The other day, I tried to take a nap in a grocery store parking lot, in a semi-reclined Suburban passenger seat. The broken A/C was blowing hot volcanic gas on the right side of my face. My legs were curled up and my aching 30-something-year-old, four-child-bearing-hips were cramping. It was uncomfortable rest. Almost offensive.
“Come to me all who are weary and heavy laden and I will give you rest. Take my yoke upon you and learn from me, for I am gentle and lowly in heart, and you will find rest for your souls. For my yoke is easy and my burden is light” (Matthew 11:28).
Have you ever wondered why Jesus uses the imagery of a yoke when he invites us to rest in Him?
A yoke is an instrument used to bind and drive animals, so why does Jesus say this? It seems pretty backward. Almost offensive.

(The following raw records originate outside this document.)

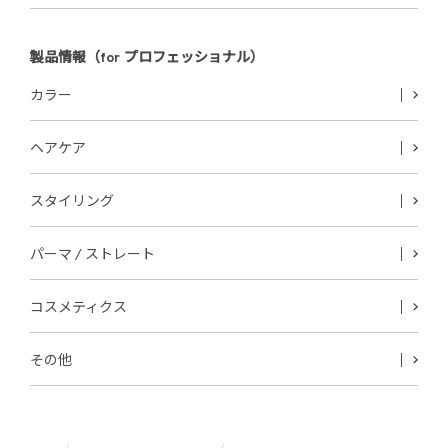
製品情報（for プロフェッショナル）
カラー
ヘアケア
スタイリング
パーマ / ストレート
コスメティクス
その他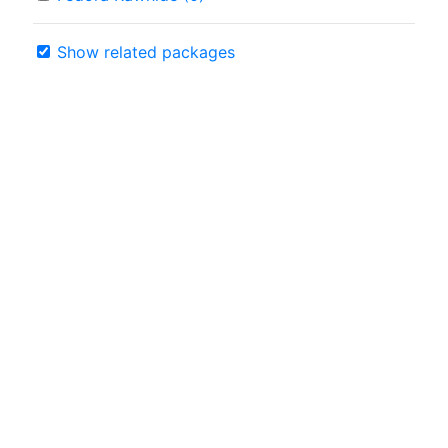
Show related packages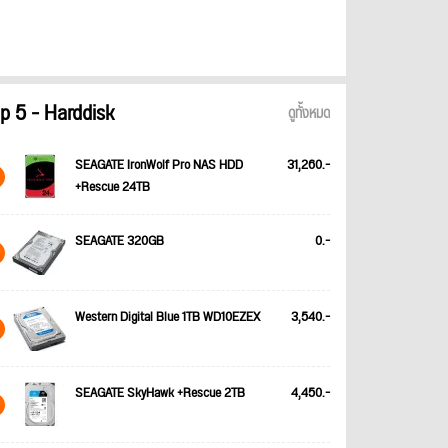
p 5 - Harddisk
ดูทั้งหมด
SEAGATE IronWolf Pro NAS HDD
31,260.-
+Rescue 24TB
SEAGATE 320GB
0.-
Western Digital Blue 1TB WD10EZEX
3,540.-
SEAGATE SkyHawk +Rescue 2TB
4,450.-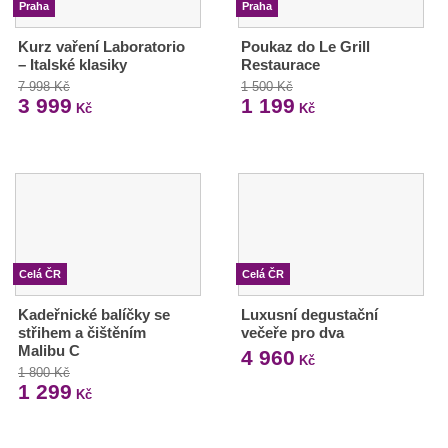
Praha
Praha
Kurz vaření Laboratorio
Poukaz do Le Grill
– Italské klasiky
Restaurace
7 998 Kč
1 500 Kč
3 999
1 199
Kč
Kč
Celá ČR
Celá ČR
Kadeřnické balíčky se
Luxusní degustační
střihem a čištěním
večeře pro dva
Malibu C
4 960
Kč
1 800 Kč
1 299
Kč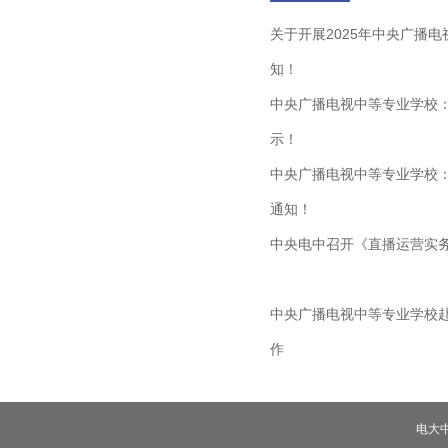
关于开展2025年中央广播
知！
中央广播电视中等专业学校：
示！
中央广播电视中等专业学校：
通知！
中央电中召开《直播运营实
中央广播电视中等专业学校赴
作
电大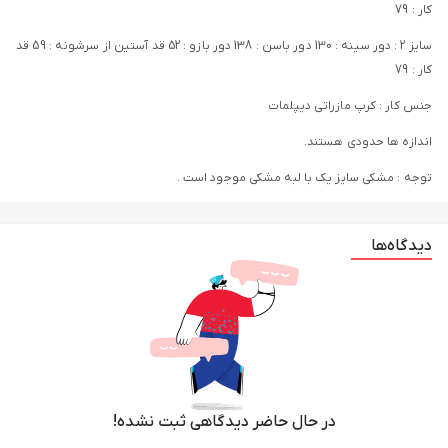
کار : 79
سایز 2 : دور سینه : 130 دور باسن : 138 دور بازو : 52 قد آستین از سرشونه : 59 قد
کار : 79
جنس کار : کرپ مازراتی دیپلمات
اندازه ها حدودی هستند.
توجه : مشکی سایز یک با لبه مشکی موجود است .
دیدگاه‌ها
در حال حاضر دیدگاهی ثبت نشده!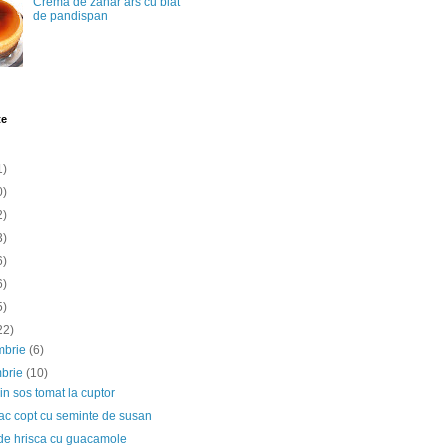
Crema de zahar ars cu blat
de pandispan
te
1)
0)
2)
3)
6)
6)
5)
22)
mbrie
(6)
mbrie
(10)
in sos tomat la cuptor
ac copt cu seminte de susan
 de hrisca cu guacamole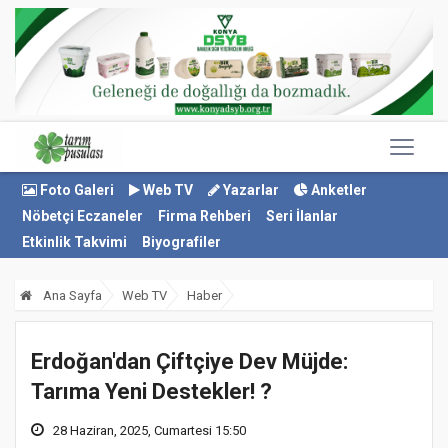
Foto Galeri
Web TV
Yazarlar
Anketler
Nöbetçi Eczaneler
Firma Rehberi
Seri İlanlar
Etkinlik Takvimi
Biyografiler
Ana Sayfa
Web TV
Haber
Erdoğan'dan Çiftçiye Dev Müjde:
Tarıma Yeni Destekler! ?
28 Haziran, 2025, Cumartesi 15:50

Way back in the beginning of Matthew 11: 1-3:
“When Jesus had finished instructing his twelve disciples, he went on from there to teach and preach in their cities. Now when John (John the Baptist) heard in prison about the deeds of the Christ, he sent word by his disciples and said to him, “Are you the one who is to come, or shall we look for another?'”
John the Baptist was in prison, (most likely an uncomfortable place) hearing stories about Jesus and wondering, is this really the guy? (As a side note here, this is such a comfort to me. This is the man promised to prepare the way for Jesus and even he had questions and uncertainties.) He asks, “Are you the one who is to come, or shall we look for another?”
That question is amazing: “Are you the one who is to come, or shall we look to another?”
Let’s get real for a minute:
Have you ever been in the context of uncomfortable circumstances and wondered, “Is God going to show up?”
Have you ever sat and listened to someone else’s amazing testimony and thought, “But is that the same God I seem to be waiting on to do some miraculous thing in me and my situation?”
“Is the Jesus I hear everyone else in the church talking about, really the ‘guy’?”
“Is He really the way out of my suffering?”
“Should I just look to another?”
We are often tempted, especially in times of weariness or heavyladen-ness, to “Look to another”.
I know I have. We are going to see that the rest of Jesus’ words, all the way up to his invitation of rest (offensive rest), are an answer to this question: “Should I look to another?”
But before moving on to the rest of His words…today, let’s uncomfortably rest on these questions:
*In what ways do we look to another when we are tired of waiting for our circumstances, suffering, or trial to change?
*How quickly do we give up on Jesus and His ability to work miracles, turning our eyes to another hope?
*Which ‘others’ do we look to for salvation from our weariness or suffering? (Job, spouse, change of circumstances, physical fitness, kids, alcohol, sex, a home-run sermon, an amazing worship service…???)
*Why are we so quick to forget that He is the promised One?